### What the task asks
From the listing below, please restate exactly the lines beginning at the one with "index dip: (93, 110)" and ending at the one with "pinky tip: (456, 416)", both included, and skip the pictures.

### Supplied information
================
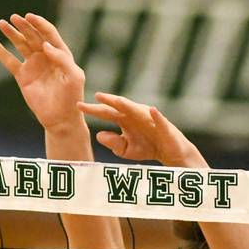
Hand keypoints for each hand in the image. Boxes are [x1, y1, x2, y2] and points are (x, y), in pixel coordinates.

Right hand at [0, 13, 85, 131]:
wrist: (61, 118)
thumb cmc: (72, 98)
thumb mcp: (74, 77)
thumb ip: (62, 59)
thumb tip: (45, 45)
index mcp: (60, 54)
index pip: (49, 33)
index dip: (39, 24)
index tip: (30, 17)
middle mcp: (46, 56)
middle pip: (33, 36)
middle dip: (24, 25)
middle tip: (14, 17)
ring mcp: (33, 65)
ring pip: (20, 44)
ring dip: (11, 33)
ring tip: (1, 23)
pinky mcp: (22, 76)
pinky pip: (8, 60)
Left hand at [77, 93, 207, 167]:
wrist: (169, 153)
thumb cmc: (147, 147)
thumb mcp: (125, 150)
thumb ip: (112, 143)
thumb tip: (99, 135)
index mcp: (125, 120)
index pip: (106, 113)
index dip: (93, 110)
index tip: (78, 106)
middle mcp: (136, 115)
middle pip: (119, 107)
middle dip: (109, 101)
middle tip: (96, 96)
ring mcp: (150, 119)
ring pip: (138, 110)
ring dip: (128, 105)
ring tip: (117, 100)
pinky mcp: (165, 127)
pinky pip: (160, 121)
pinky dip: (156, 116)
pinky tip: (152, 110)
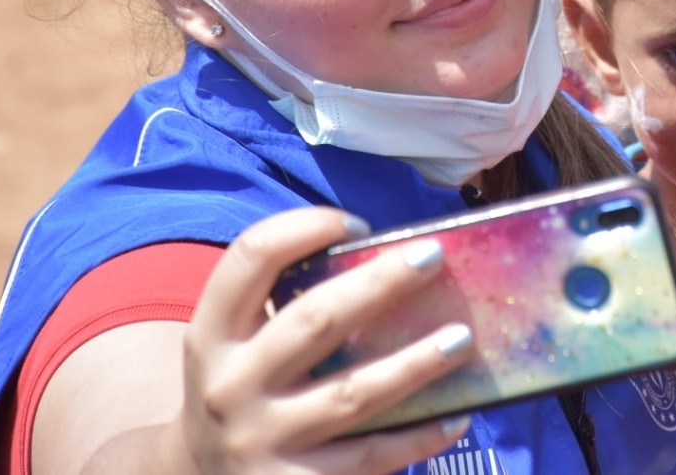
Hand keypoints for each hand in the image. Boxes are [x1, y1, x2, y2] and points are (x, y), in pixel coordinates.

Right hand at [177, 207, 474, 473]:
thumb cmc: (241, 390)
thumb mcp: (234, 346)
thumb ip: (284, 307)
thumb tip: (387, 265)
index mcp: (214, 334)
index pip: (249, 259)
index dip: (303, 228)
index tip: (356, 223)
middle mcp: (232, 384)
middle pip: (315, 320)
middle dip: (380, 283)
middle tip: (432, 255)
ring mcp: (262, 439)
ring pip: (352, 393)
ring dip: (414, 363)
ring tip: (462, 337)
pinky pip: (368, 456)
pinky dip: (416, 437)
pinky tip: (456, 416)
================
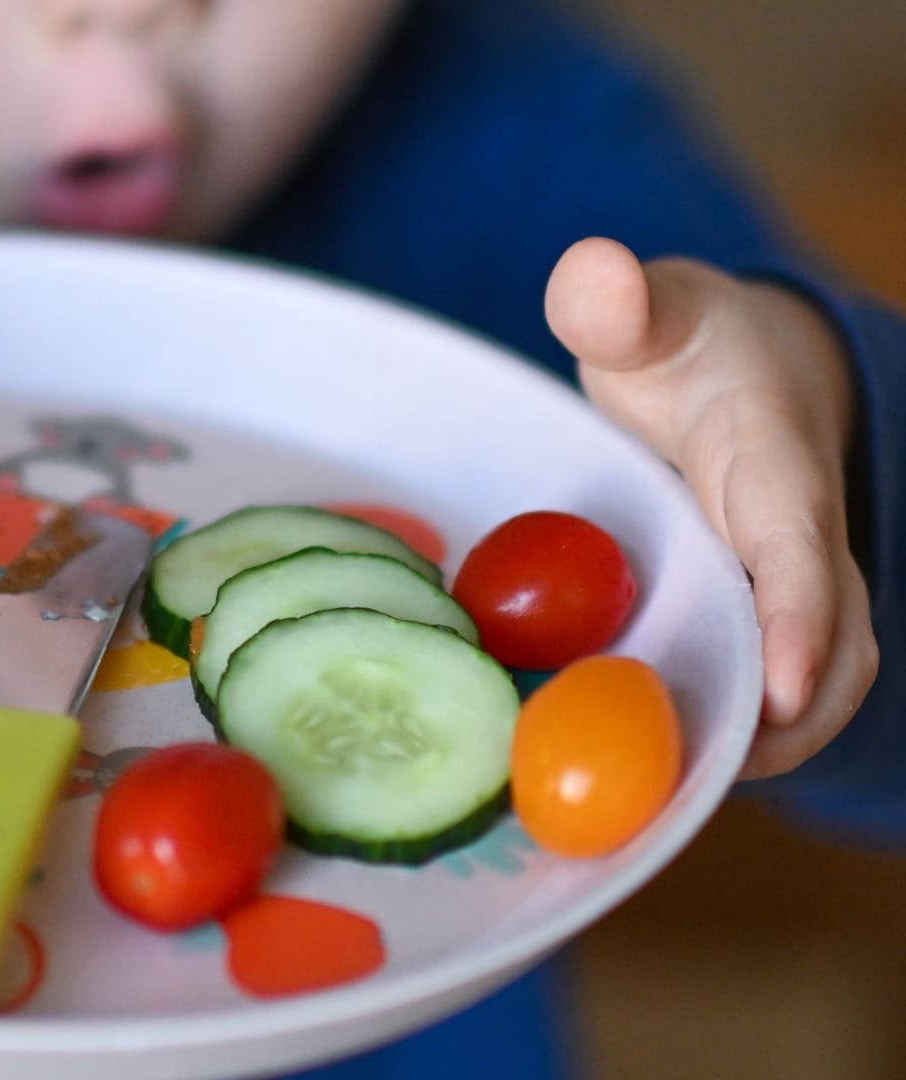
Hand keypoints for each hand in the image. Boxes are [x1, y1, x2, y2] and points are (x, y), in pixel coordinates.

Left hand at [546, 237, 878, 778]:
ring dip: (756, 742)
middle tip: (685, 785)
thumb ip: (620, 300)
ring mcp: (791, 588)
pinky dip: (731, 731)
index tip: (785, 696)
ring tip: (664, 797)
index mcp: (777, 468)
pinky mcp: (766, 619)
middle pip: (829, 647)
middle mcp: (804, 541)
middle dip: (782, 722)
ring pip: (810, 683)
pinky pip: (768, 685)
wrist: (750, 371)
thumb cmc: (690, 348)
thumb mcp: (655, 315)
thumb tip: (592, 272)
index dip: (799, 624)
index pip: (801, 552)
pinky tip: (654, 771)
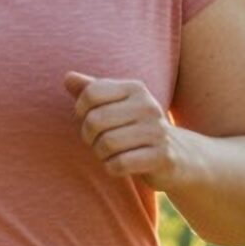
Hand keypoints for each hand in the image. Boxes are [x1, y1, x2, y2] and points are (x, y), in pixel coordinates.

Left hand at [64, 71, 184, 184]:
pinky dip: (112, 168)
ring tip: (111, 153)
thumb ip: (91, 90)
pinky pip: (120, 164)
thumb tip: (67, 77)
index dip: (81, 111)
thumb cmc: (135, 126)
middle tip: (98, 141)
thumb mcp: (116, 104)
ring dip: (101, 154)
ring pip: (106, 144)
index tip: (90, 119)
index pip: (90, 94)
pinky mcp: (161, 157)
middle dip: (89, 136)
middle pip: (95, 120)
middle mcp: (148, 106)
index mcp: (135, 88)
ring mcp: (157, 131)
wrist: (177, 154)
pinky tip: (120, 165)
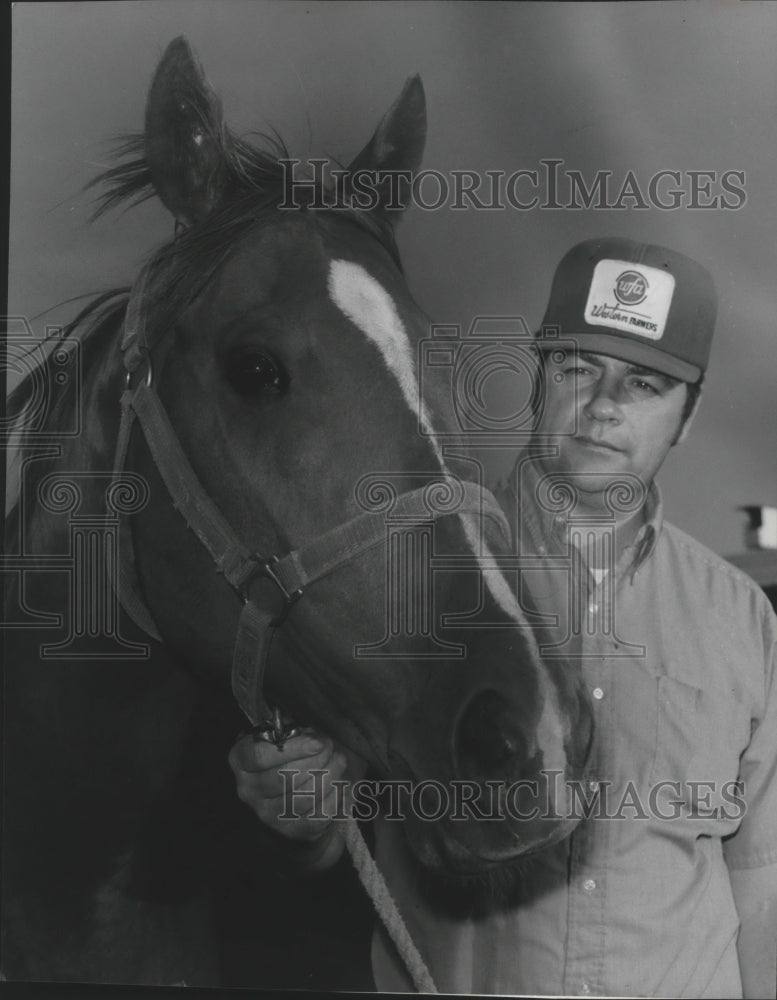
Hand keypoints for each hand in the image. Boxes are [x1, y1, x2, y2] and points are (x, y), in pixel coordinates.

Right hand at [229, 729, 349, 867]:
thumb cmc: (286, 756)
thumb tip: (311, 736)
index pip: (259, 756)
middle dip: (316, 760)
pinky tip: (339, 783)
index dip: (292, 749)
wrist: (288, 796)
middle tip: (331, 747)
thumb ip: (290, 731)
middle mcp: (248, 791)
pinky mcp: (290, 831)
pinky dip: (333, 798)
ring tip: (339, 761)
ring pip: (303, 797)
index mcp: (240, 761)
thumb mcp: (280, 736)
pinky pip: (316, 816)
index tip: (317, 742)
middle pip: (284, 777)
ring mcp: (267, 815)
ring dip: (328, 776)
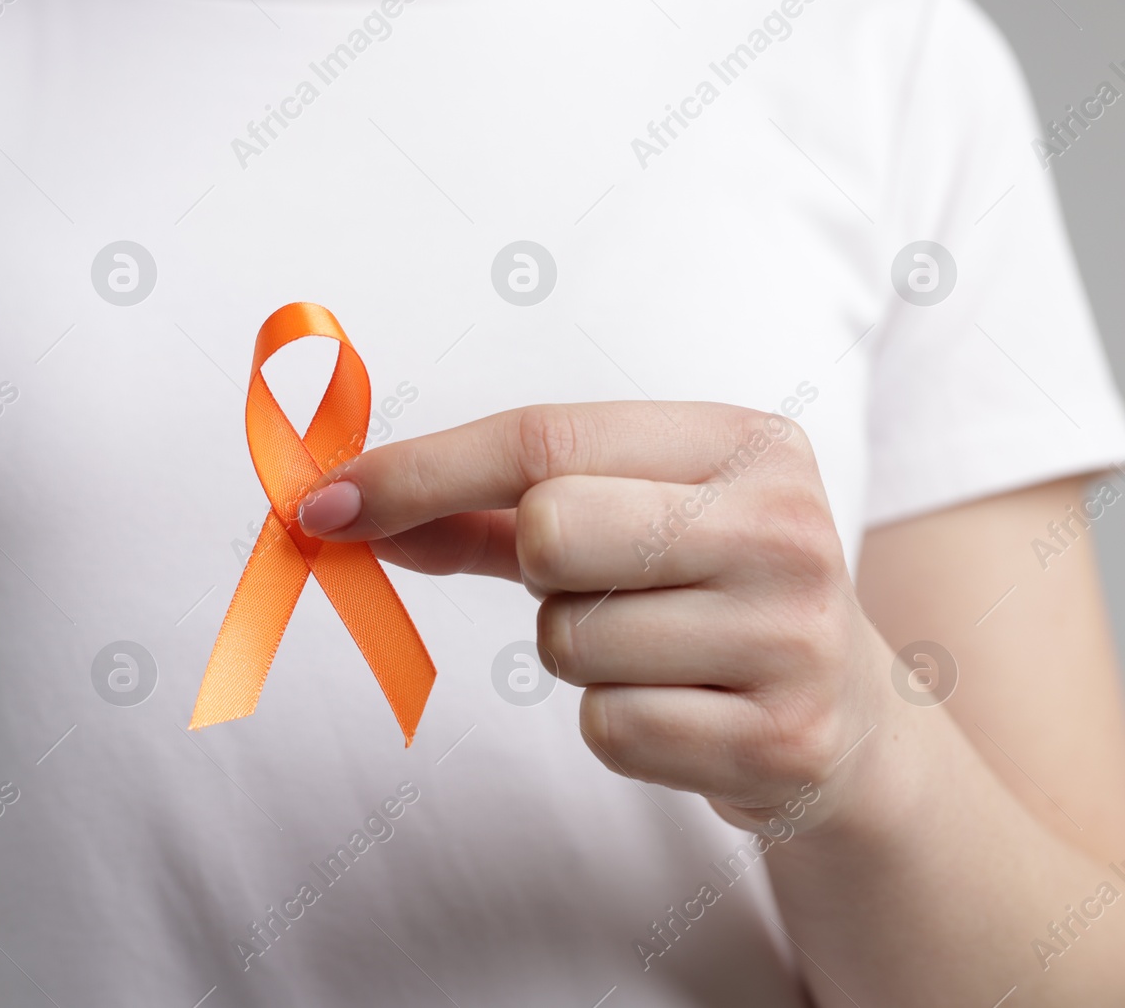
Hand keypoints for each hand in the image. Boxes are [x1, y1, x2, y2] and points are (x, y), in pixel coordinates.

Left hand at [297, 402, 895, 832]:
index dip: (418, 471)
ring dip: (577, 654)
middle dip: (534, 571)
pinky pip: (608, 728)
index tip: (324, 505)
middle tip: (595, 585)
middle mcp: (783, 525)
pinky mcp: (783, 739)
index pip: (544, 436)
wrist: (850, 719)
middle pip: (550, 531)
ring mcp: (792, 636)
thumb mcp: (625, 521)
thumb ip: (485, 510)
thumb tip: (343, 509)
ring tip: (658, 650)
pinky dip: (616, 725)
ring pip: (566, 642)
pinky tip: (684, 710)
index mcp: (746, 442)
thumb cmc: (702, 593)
================
### Result for this task
index dip: (93, 110)
index tip: (78, 106)
middle mcp: (136, 115)
middle pip: (119, 107)
middle dip: (109, 101)
middle tip: (96, 96)
ring mcp: (150, 119)
ring pip: (138, 110)
ring dip: (128, 105)
ring tip: (117, 100)
pinky mcp: (165, 127)
pinky pip: (160, 121)
pinky dip: (156, 116)
pinky tip: (152, 110)
Hand keypoints for each hand in the image. Boxes are [x1, y1, x2, y2] and points are (x, y), in pixel coordinates.

Right hand at [177, 207, 474, 473]:
thumb cmc: (241, 390)
thumb mcp: (234, 346)
thumb ip: (284, 307)
thumb tip: (387, 265)
index mcp: (214, 334)
index pip: (249, 259)
index dip: (303, 228)
index tip: (356, 223)
middle mcp: (232, 384)
middle pip: (315, 320)
middle dip: (380, 283)
middle tip: (432, 255)
ring mcp: (262, 439)
ring pip: (352, 393)
ring dip: (414, 363)
ring tip: (462, 337)
pinky pip: (368, 456)
pinky dip: (416, 437)
pinky tip: (456, 416)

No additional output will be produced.